EXTRACTED INFORMATION:

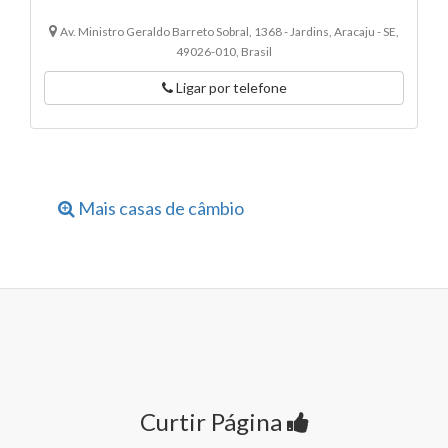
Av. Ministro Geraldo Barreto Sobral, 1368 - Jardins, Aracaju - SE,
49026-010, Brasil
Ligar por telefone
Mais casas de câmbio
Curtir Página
---
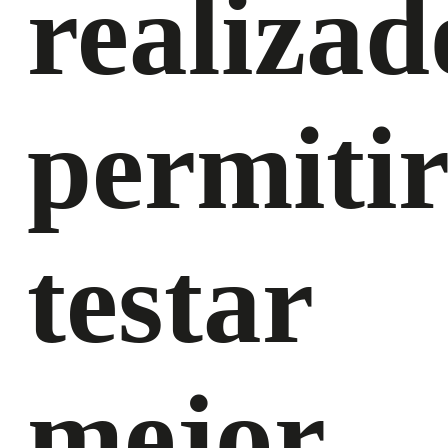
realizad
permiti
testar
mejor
---
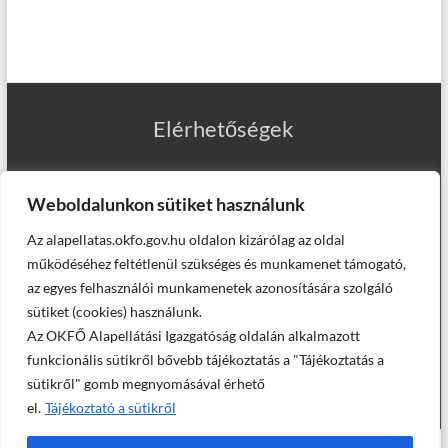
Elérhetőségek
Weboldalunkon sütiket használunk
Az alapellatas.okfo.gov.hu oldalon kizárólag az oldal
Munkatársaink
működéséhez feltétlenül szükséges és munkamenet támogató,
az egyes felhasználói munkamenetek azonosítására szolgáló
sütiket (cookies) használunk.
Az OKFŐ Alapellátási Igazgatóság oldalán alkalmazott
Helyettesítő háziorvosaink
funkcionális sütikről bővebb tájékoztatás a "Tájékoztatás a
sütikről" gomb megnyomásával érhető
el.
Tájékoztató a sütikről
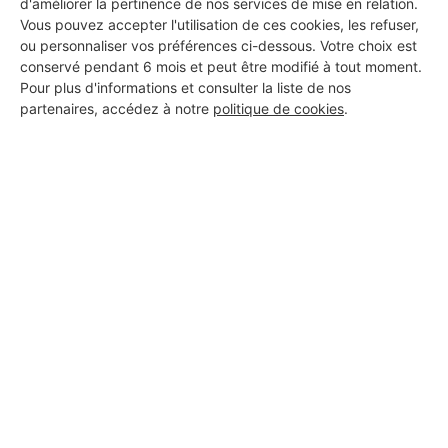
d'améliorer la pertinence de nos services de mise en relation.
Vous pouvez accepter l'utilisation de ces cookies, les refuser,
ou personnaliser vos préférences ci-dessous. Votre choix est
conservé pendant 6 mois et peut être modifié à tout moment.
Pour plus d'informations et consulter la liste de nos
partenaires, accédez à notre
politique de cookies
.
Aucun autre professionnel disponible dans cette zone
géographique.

EXERCISE DETAILS: Copy the records from the line containing "Av. Ministro Geraldo" through the line containing "Curtir Página", keeping every line unchanged.

RESULT OF THIS EXERCISE:
Av. Ministro Geraldo Barreto Sobral, 1368 - Jardins, Aracaju - SE,
49026-010, Brasil
Ligar por telefone
Mais casas de câmbio
Curtir Página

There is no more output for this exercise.